All That’s Left in the World is about two teenage boys trying to figure out how to go on in a post-apocalyptic world after everyone they loved died in a superflu epidemic.

The author’s note says that he signed the contract for this book in March 2020 — so he had no idea how realistic it would feel. But the illness in this book is much, much worse than Covid-19, and civilization in America has completely broken down.

At the start of the book, Jamison is in a mountain cabin that has its own electricity and well water. Andrew is in the woods in big trouble because he stepped into a bear trap. He needs help. When he sees the cabin, he tries the door, expecting anyone who lived there to be dead. Jamie almost shoots him, but instead ends up giving him antibiotics and helping him recover.

But after they’re settling into life in the cabin and getting used to each other and Andrew’s leg is much better, a group comes and steals their food, trying to get them to join their settlement. Andrew takes off to where he was going before — following rumors that the European Union is going to bring help to Reagan National Airport. He tries to sneak away so Jamie won’t stop him — and Jamie ends up coming after him.

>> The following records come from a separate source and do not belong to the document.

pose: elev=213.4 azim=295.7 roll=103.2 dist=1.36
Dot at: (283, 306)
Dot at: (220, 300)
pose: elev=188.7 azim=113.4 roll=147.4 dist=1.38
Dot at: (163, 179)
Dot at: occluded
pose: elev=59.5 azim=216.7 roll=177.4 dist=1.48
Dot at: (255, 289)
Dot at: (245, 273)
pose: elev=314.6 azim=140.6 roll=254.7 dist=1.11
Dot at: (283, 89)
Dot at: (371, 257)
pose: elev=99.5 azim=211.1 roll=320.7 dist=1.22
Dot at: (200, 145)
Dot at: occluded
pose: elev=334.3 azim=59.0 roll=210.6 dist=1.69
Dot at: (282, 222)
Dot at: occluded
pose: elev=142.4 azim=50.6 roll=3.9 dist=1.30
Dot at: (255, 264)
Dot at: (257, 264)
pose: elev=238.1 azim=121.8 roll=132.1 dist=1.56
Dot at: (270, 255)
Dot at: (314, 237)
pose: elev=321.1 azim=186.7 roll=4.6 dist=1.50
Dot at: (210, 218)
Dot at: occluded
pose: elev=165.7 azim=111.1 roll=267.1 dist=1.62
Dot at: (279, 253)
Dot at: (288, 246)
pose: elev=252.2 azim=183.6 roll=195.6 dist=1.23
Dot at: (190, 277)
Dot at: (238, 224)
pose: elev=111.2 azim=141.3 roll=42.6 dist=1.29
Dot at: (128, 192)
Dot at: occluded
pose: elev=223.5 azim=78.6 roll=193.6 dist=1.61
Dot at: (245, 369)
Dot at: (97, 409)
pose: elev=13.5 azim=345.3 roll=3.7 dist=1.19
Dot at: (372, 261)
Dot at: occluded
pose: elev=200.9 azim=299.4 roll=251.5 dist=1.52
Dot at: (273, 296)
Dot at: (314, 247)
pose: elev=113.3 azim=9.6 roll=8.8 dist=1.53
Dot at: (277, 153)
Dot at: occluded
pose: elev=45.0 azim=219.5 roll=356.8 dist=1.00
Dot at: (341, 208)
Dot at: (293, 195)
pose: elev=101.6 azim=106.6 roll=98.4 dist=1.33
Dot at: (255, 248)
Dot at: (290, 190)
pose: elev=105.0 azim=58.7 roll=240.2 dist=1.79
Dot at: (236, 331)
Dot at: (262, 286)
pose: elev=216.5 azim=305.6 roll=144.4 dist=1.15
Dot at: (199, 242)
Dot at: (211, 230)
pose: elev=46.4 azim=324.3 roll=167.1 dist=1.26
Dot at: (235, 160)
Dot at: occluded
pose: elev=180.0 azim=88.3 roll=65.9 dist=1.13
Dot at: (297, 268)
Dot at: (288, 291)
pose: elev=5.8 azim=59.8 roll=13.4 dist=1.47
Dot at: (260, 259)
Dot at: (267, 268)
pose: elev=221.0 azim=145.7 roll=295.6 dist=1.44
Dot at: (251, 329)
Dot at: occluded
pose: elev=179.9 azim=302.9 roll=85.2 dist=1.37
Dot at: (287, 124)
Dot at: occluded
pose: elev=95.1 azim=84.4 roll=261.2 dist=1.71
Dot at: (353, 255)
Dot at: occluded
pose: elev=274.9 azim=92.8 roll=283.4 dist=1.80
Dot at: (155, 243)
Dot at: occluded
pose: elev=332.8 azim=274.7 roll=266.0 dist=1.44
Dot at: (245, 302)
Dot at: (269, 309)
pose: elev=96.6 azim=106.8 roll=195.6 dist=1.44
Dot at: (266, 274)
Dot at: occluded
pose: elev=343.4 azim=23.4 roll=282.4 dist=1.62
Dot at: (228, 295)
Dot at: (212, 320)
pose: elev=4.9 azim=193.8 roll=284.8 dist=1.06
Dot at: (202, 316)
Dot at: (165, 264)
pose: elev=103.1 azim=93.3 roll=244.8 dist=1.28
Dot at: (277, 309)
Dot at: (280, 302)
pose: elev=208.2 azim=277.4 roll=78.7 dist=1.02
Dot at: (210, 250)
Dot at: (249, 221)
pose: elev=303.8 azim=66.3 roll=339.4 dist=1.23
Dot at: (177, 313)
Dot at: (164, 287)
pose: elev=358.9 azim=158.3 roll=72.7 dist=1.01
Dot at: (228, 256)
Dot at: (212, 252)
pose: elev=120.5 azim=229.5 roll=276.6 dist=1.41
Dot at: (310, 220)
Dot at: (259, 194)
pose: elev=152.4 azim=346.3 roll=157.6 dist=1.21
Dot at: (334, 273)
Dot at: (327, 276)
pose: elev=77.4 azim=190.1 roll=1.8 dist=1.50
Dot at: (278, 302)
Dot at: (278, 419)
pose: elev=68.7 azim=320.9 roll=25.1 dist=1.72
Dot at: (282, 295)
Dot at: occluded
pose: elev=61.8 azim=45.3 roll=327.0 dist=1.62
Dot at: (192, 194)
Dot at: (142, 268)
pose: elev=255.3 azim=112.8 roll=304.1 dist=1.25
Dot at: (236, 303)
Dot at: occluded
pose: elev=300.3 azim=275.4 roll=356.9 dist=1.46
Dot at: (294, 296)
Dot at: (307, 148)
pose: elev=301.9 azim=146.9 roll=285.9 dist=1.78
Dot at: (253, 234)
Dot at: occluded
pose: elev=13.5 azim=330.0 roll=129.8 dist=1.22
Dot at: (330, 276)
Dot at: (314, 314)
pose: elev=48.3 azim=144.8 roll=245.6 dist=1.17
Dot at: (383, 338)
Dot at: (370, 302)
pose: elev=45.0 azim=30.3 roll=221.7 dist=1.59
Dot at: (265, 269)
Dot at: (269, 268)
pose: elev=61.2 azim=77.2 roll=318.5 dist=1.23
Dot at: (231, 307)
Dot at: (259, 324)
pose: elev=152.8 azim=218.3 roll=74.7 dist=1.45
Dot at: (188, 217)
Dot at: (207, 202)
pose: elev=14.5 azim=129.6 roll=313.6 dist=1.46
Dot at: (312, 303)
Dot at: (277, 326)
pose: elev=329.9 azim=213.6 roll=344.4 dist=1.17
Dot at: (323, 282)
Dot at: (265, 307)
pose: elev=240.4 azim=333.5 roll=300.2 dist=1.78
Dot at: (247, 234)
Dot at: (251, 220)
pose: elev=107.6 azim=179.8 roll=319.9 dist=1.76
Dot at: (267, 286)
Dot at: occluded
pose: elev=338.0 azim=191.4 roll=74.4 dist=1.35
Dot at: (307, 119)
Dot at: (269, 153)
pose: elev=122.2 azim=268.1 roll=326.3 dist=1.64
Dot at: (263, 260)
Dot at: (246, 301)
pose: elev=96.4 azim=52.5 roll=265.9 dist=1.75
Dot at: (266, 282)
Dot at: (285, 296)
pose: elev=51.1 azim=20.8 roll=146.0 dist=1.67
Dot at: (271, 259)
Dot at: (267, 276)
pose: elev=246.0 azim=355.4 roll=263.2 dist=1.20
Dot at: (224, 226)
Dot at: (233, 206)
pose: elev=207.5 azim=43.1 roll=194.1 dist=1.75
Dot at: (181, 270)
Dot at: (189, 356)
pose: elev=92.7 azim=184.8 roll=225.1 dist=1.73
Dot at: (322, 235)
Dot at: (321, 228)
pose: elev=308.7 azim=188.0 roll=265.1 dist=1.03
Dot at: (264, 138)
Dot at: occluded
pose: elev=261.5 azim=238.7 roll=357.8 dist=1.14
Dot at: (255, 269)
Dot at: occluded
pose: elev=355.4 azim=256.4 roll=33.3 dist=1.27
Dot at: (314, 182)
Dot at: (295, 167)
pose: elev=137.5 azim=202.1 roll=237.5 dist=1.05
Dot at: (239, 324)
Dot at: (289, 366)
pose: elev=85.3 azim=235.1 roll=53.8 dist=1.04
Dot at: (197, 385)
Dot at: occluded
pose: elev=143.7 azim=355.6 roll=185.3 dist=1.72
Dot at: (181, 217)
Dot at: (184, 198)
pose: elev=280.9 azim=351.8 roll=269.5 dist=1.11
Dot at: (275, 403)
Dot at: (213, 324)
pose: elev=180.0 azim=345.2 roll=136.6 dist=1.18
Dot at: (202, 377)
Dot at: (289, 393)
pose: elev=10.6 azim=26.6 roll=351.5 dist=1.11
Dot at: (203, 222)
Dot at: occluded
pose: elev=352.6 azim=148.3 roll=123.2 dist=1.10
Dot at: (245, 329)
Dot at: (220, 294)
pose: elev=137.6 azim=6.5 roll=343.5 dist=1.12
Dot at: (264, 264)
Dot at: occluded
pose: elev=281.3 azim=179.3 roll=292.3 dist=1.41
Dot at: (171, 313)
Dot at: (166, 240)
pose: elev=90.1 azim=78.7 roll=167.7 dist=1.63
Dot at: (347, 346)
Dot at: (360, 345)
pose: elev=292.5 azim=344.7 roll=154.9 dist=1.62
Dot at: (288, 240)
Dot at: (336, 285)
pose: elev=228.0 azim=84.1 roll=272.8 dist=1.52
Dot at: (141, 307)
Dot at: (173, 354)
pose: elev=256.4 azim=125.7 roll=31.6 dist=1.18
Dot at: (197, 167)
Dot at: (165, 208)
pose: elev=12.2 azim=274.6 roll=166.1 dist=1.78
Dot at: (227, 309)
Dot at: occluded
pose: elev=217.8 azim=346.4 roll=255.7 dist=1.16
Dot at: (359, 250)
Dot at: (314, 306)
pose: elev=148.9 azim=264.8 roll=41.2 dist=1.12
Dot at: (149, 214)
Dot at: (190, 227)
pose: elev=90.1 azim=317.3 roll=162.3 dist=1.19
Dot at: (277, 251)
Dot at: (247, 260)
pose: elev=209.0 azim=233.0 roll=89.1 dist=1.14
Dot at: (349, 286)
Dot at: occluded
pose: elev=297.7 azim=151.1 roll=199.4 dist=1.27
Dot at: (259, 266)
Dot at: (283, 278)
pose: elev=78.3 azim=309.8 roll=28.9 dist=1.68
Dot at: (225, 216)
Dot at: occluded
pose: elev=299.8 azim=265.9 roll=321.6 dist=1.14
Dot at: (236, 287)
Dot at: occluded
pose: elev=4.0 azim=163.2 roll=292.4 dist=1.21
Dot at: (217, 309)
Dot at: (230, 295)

What follows is a road trip novel with lots of danger. Some of the people they meet along the way are helpful and kind, but most are the opposite. (I wish I didn’t believe there’d be so many guns in post-apocalyptic America!) Just when I’d think they had things in a good place, some new danger would find them.

So there’s lots of tension, and there’s also romance. It’s the kind I like best, very slow and gradual, and you can understand why they like each other. Andrew knows he’s gay from the start, but Jamie has had only girlfriends in the past, and is confused by his developing feelings for Andrew. But it’s all handled really well, and the reader just hopes against hope they’ll be able to make it to somewhere safe.

I read a novel in late 2020 where the whole population caught a bug, and knowing so much about pandemics by then, I thought it was completely unrealistic. (Viruses don’t spread instantly, for example.) With this one, which took place after most people had died, I wish I didn’t feel like it was believable, but unfortunately it very much seems like it could happen like that.

Of course, there are things I would have done differently if I were writing a post-apocalyptic novel, but this author had me believing the story all along, and worrying about how the boys would survive and figure out they loved each other.

For something as disturbing as this scenario, this was an awfully satisfying novel.